I should be led to my remedy by a
great grievance. In what I did, I should follow the example of our
ancestors. I would make the reparation as nearly as possible in the
style of the building. A politic caution, a guarded circumspection, a
moral rather than a complexional timidity, were among the ruling
principles of our forefathers in their most decided conduct. Not being
illuminated with the light of which the gentlemen of France tell us they
have got so abundant a share, they acted under a strong impression of
the ignorance and fallibility of mankind. He that had made them thus
fallible rewarded them for having in their conduct attended to their
nature. Let us imitate their caution, if we wish to deserve their
fortune or to retain their bequests. Let us add, if we please, but let
us preserve what they have left; and standing on the firm ground of the
British Constitution, let us be satisfied to admire, rather than attempt
to follow in their desperate flights, the aeronauts of France.

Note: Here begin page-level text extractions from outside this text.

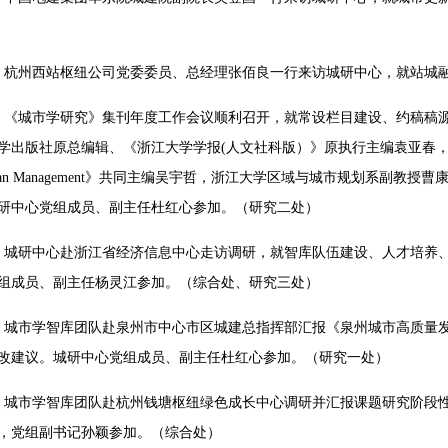
日，杭州西站枢纽公司党委委员、总经理张佰良一行来访城研中心，就站城
日，《城市学研究》集刊年度工作会议顺利召开，就常设栏目建设、约稿稿
学出版社原总编辑、《浙江大学学报(人文社科版）》原执行主编袁亚春
 of Urban Management》共同主编吴宇哲，浙江大学区域与城市规划
研中心党组成员、副主任杜红心参加。（研究二处）
日，城研中心赴浙江省经济信息中心走访调研，就智库队伍建设、人才培养
组成员、副主任杨灵江参加。（综合处、研究三处）
日，城市学智库团队赴泉州市中心市区城建总指挥部汇报《泉州城市高质量
改建议。城研中心党组成员、副主任杜红心参加。（研究一处）
日，城市学智库团队赴杭州钱塘枢纽绿色成长中心调研并汇报课题研究阶段
，党组副书记孙颖参加。（综合处）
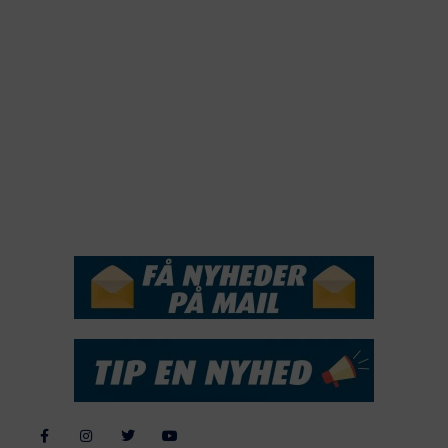
2021
2020
2019
2018
2017
2016
2015
NYHEDSSERVICE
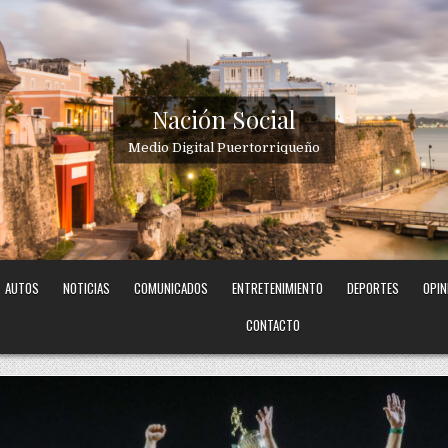
Nación Social
Medio Digital Puertorriqueño
AUTOS
NOTICIAS
COMUNICADOS
ENTRETENIMIENTO
DEPORTES
OPIN
CONTACTO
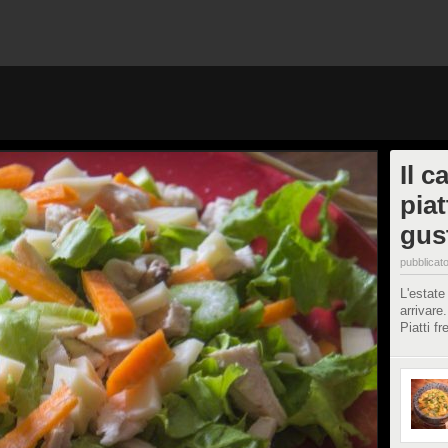
Il c
piat
gust
pubblicato
L'estate
arrivare
Piatti fr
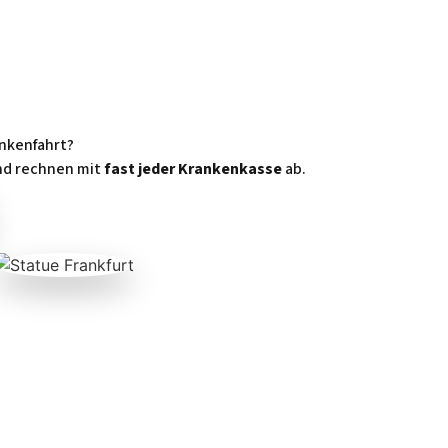
ankenfahrt?
und rechnen mit
fast jeder Krankenkasse
ab.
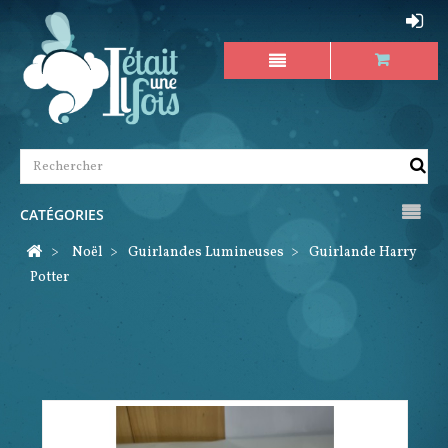
CATÉGORIES
>
Noël
>
Guirlandes Lumineuses
>
Guirlande Harry
Potter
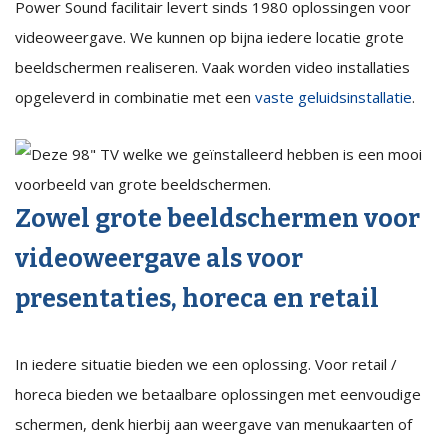
Power Sound facilitair levert sinds 1980 oplossingen voor
videoweergave. We kunnen op bijna iedere locatie grote
beeldschermen realiseren. Vaak worden video installaties
opgeleverd in combinatie met een
vaste geluidsinstallatie
.
Zowel grote beeldschermen voor
videoweergave als voor
presentaties, horeca en retail
In iedere situatie bieden we een oplossing. Voor retail /
horeca bieden we betaalbare oplossingen met eenvoudige
schermen, denk hierbij aan weergave van menukaarten of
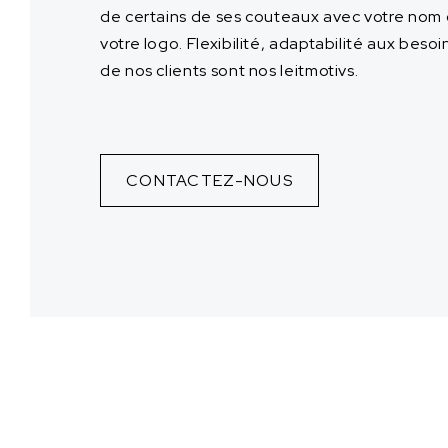
de certains de ses couteaux avec votre nom
votre logo. Flexibilité, adaptabilité aux besoi
de nos clients sont nos leitmotivs.
CONTACTEZ-NOUS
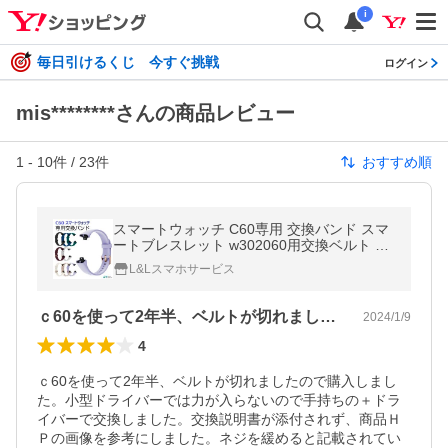
i
毎日引けるくじ 今すぐ挑戦
ログイン
mis********さんの商品レビュー
1
-
10
件 /
23
件
おすすめ順
スマートウォッチ C60専用 交換バンド スマ
ートブレスレット w302060用交換ベルト ラ
ンニングウォッチ 交換用バンド レディース
L&Lスマホサービス
メンズ
ｃ60を使って2年半、ベルトが切れまし…
2024/1/9
4
ｃ60を使って2年半、ベルトが切れましたので購入しまし
た。小型ドライバーでは力が入らないので手持ちの＋ドラ
イバーで交換しました。交換説明書が添付されず、商品Ｈ
Ｐの画像を参考にしました。ネジを緩めると記載されてい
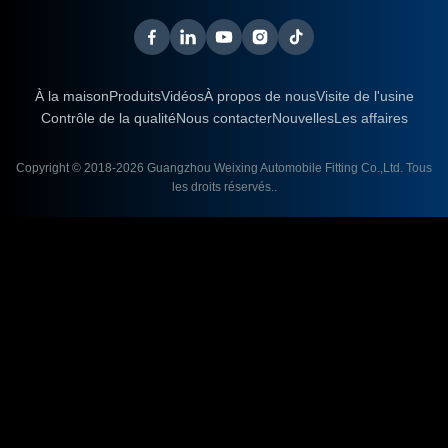
À la maison
Produits
Vidéos
À propos de nous
Visite de l'usine
Contrôle de la qualité
Nous contacter
Nouvelles
Les affaires
Copyright © 2018-2026
Guangzhou Weixing Automobile Fitting Co.,Ltd.
Tous
les droits réservés..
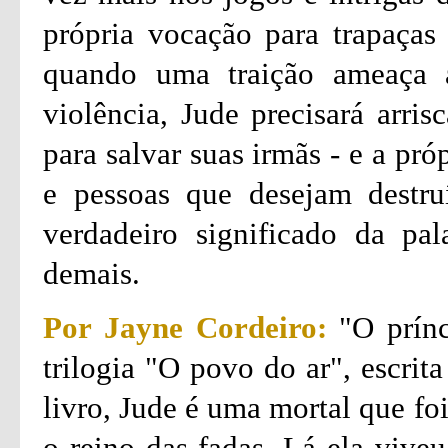
própria vocação para trapaça
quando uma traição ameaça 
violência, Jude precisará arri
para salvar suas irmãs - e a pr
e pessoas que desejam destruí
verdadeiro significado da pal
demais.
Por Jayne Cordeiro:
"O prínc
trilogia "O povo do ar", escrit
livro, Jude é uma mortal que fo
o reino das fadas. Lá ela viveu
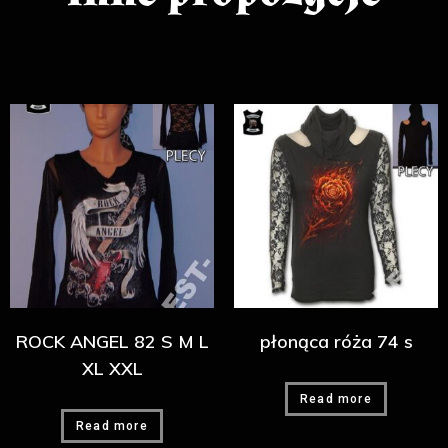
ROCK ANGEL 82 S M L
płonąca róża 74 s
XL XXL
Read more
Read more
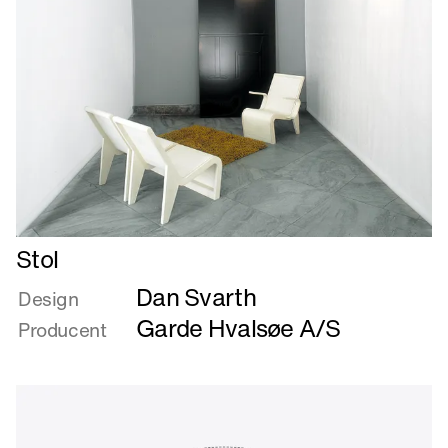
Læs
Stol
mere
Dan Svarth
om
Design
Stol
Garde Hvalsøe A/S
Producent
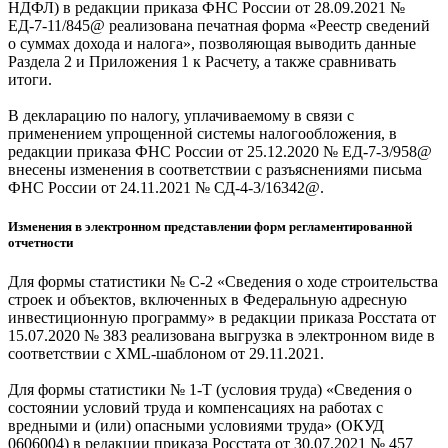
НДФЛ) в редакции приказа ФНС России от 28.09.2021 №
ЕД-7-11/845@ реализована печатная форма «Реестр сведений
о суммах дохода и налога», позволяющая выводить данные
Раздела 2 и Приложения 1 к Расчету, а также сравнивать
итоги.
В декларацию по налогу, уплачиваемому в связи с
применением упрощенной системы налогообложения, в
редакции приказа ФНС России от 25.12.2020 № ЕД-7-3/958@
внесены изменения в соответствии с разъяснениями письма
ФНС России от 24.11.2021 № СД-4-3/16342@.
Изменения в электронном представлении форм регламентированной
отчетности
Для формы статистики № С-2 «Сведения о ходе строительства
строек и объектов, включенных в Федеральную адресную
инвестиционную программу» в редакции приказа Росстата от
15.07.2020 № 383 реализована выгрузка в электронном виде в
соответствии с XML-шаблоном от 29.11.2021.
Для формы статистики № 1-Т (условия труда) «Сведения о
состоянии условий труда и компенсациях на работах с
вредными и (или) опасными условиями труда» (ОКУД
0606004) в редакции приказа Росстата от 30.07.2021 № 457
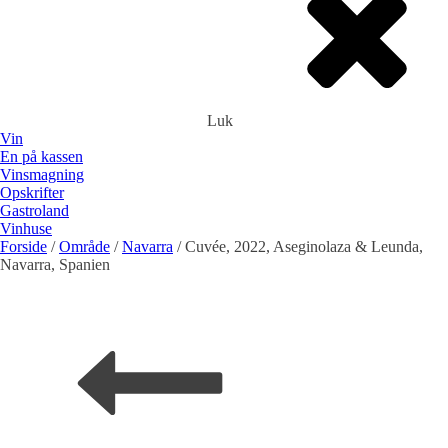
Luk
Vin
En på kassen
Vinsmagning
Opskrifter
Gastroland
Vinhuse
Forside
/
Område
/
Navarra
/ Cuvée, 2022, Aseginolaza & Leunda,
Rødvin
alt godt fra havet
Navarra, Spanien
Spanien
Frankrig
Tyskland
Portugal
DET GRØNNE HJØRNE
Hvidvin
Spanien
FROKOSTBORDET
Frankrig
Tyskland
Portugal
ROSéVIN
TAPAS
Spanien
Portugal
THAI OG CHILI
BOBLER
Spanien
GRIS
Tyskland
Frankring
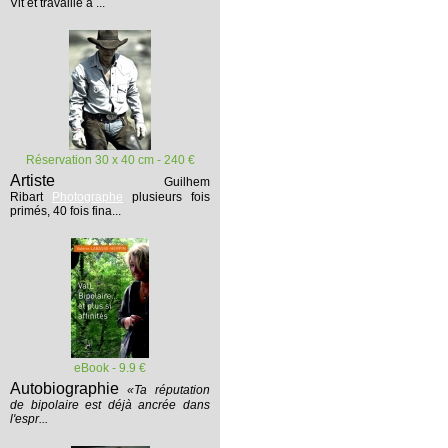
Vit et travaille à ...
Réservation 30 x 40 cm - 240 €
Artiste
Guilhem
Ribart
Photographe
plusieurs fois
primés, 40 fois fina...
eBook - 9.9 €
Autobiographie
«Ta réputation
de bipolaire est déjà ancrée dans
l'espr...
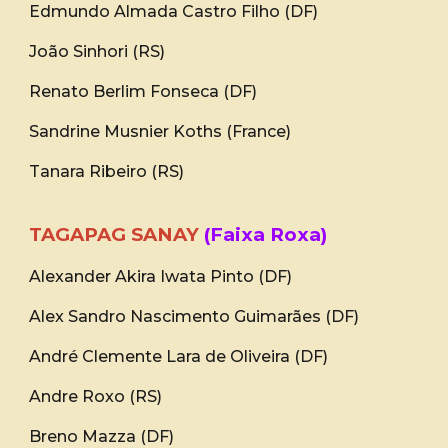
Edmundo Almada Castro Filho (DF)
João Sinhori (RS)
Renato Berlim Fonseca (DF)
Sandrine Musnier Koths (France)
Tanara Ribeiro (RS)
TAGAPAG SANAY
(Faixa Roxa)
Alexander Akira Iwata Pinto (DF)
Alex Sandro Nascimento Guimarães (DF)
André Clemente Lara de Oliveira (DF)
Andre Roxo (RS)
Breno Mazza (DF)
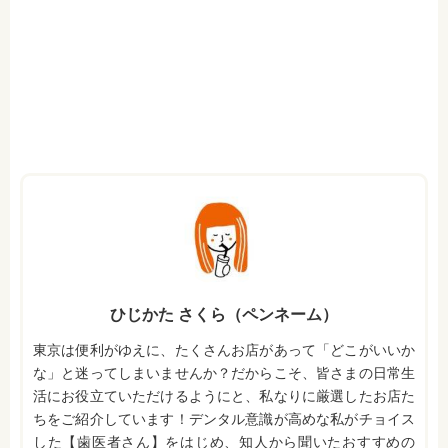
ひじかた さくら（ペンネーム）
東京は便利がゆえに、たくさんお店があって「どこがいいか
な」と迷ってしまいませんか？だからこそ、皆さまの日常生
活にお役立ていただけるようにと、私なりに厳選したお店た
ちをご紹介しています！デンタル意識が高めな私がチョイス
した【歯医者さん】をはじめ、知人から聞いたおすすめの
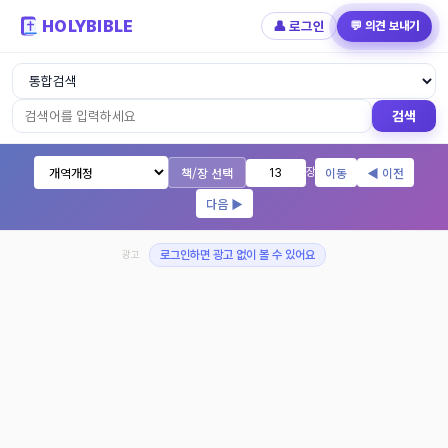
HOLYBIBLE
👤 로그인
💬 의견 보내기
성경읽기 - 개역개정 개역한글 NIV KJV 
검색
책/장 선택
이동
◀ 이전
장
다음 ▶
광고
로그인하면 광고 없이 볼 수 있어요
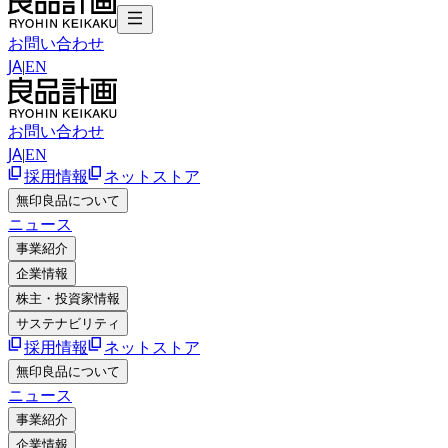
お問い合わせ
JA
|
EN
お問い合わせ
JA
|
EN
採用情報
ネットストア
無印良品について
ニュース
事業紹介
企業情報
株主・投資家情報
サステナビリティ
採用情報
ネットストア
無印良品について
ニュース
事業紹介
企業情報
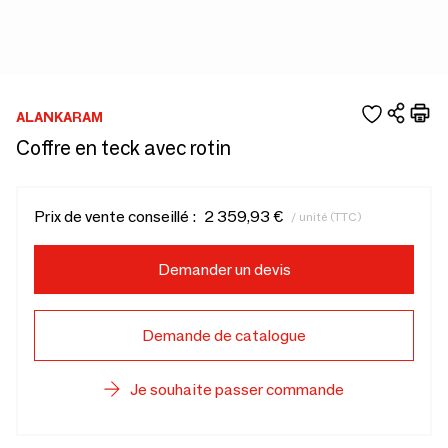
ALANKARAM
Coffre en teck avec rotin
Prix de vente conseillé :
2 359,93 €
/ unité (TTC)
Demander un devis
Demande de catalogue
Je souhaite passer commande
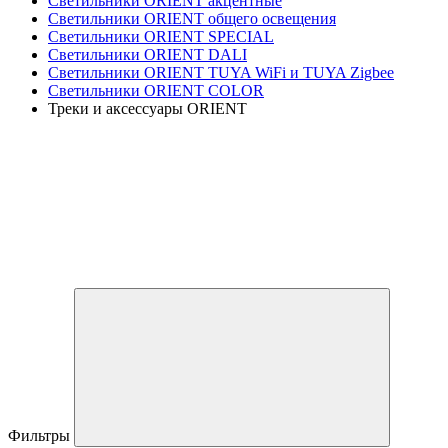
Светильники ORIENT акцентные
Светильники ORIENT общего освещения
Светильники ORIENT SPECIAL
Светильники ORIENT DALI
Светильники ORIENT TUYA WiFi и TUYA Zigbee
Светильники ORIENT COLOR
Треки и аксессуары ORIENT
Фильтры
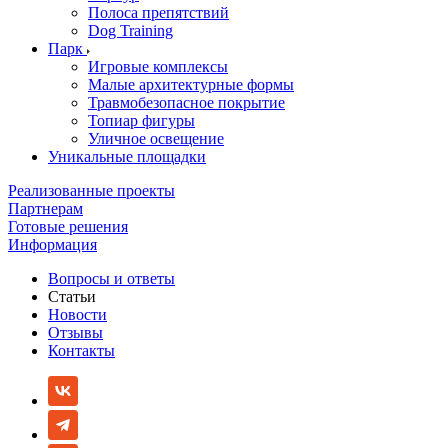
Полоса препятствий
Dog Training
Парк
Игровые комплексы
Малые архитектурные формы
Травмобезопасное покрытие
Топиар фигуры
Уличное освещение
Уникальные площадки
Реализованные проекты
Партнерам
Готовые решения
Информация
Вопросы и ответы
Статьи
Новости
Отзывы
Контакты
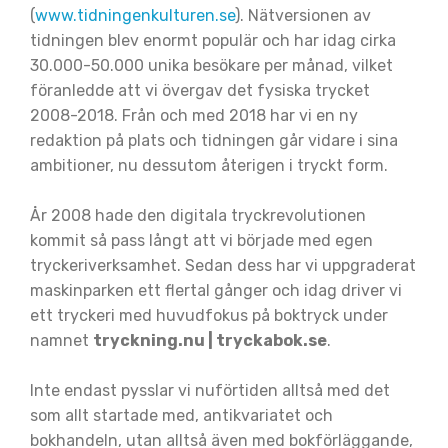
(
www.tidningenkulturen.se
). Nätversionen av
tidningen blev enormt populär och har idag cirka
30.000-50.000 unika besökare per månad, vilket
föranledde att vi övergav det fysiska trycket
2008-2018. Från och med 2018 har vi en ny
redaktion på plats och tidningen går vidare i sina
ambitioner, nu dessutom återigen i tryckt form.
År 2008 hade den digitala tryckrevolutionen
kommit så pass långt att vi började med egen
tryckeriverksamhet. Sedan dess har vi uppgraderat
maskinparken ett flertal gånger och idag driver vi
ett tryckeri med huvudfokus på boktryck under
namnet
tryckning.nu | tryckabok.se
.
Inte endast pysslar vi nuförtiden alltså med det
som allt startade med, antikvariatet och
bokhandeln, utan alltså även med bokförläggande,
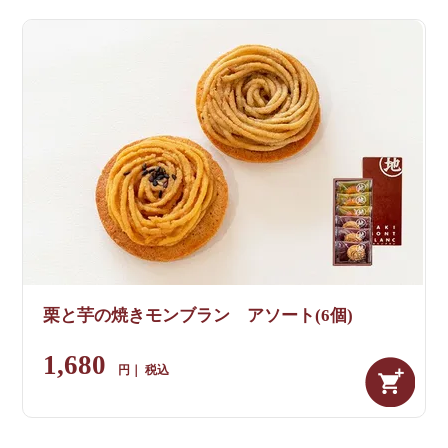
栗と芋の焼きモンブラン アソート(6個)
1,680
税込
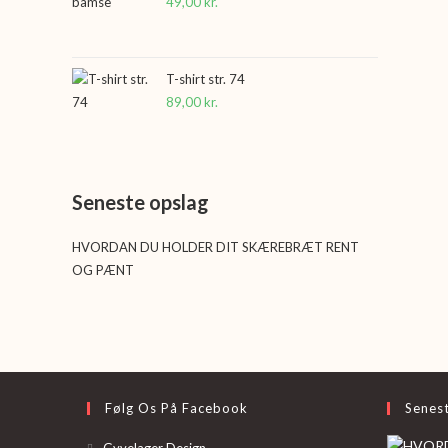
49,00
kr.
T-shirt str. 74
89,00
kr.
Seneste opslag
HVORDAN DU HOLDER DIT SKÆREBRÆT RENT
OG PÆNT
Følg Os På Facebook
Senes
Opens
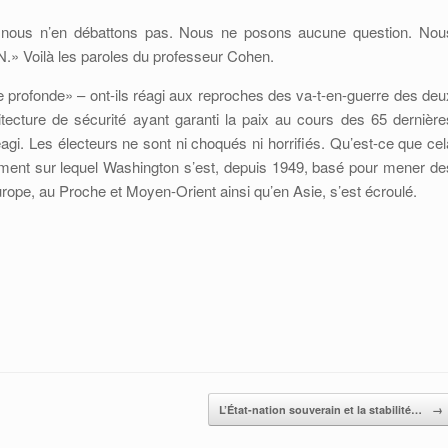
 nous n’en débattons pas. Nous ne posons aucune question. Nou
N.» Voilà les paroles du professeur Cohen.
 profonde» – ont-ils réagi aux reproches des va-t-en-guerre des deu
hitecture de sécurité ayant garanti la paix au cours des 65 dernière
gi. Les électeurs ne sont ni choqués ni horrifiés. Qu’est-ce que cel
ndement sur lequel Washington s’est, depuis 1949, basé pour mener de
ope, au Proche et Moyen-Orient ainsi qu’en Asie, s’est écroulé.
L’État-nation souverain et la stabilité…
→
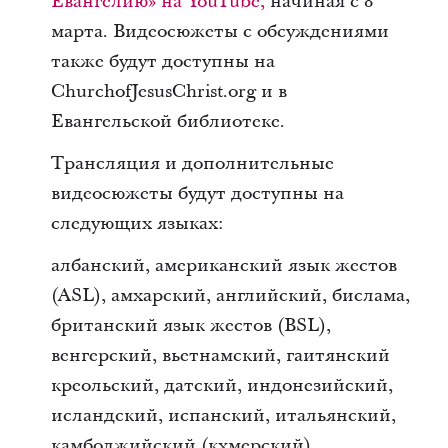
Евангелию» на YouTube,
начиная с 8
марта. Видеосюжеты с обсуждениями
также будут доступны на
ChurchofJesusChrist.org и в
Евангельской библиотеке.
Трансляция и дополнительные
видеосюжеты будут доступны на
следующих языках:
албанский, американский язык жестов
(ASL), амхарский, английский, бислама,
британский язык жестов (BSL),
венгерский, вьетнамский, гаитянский
креольский, датский, индонезийский,
исландский, испанский, итальянский,
камбоджийский (кхмерский),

I have told you candidly my sentiments. I think they are not likely to
alter yours. I do not know that they ought. You are young; you cannot
guide, but must follow, the fortune of your country. But hereafter they
may be of some use to you, in some future form which your commonwealth
may take. In the present it can hardly remain; but before its final
settlement, it may be obliged to pass, as one of our poets says,
"through great varieties of untried being," and in all its
transmigrations to be purified by fire and blood.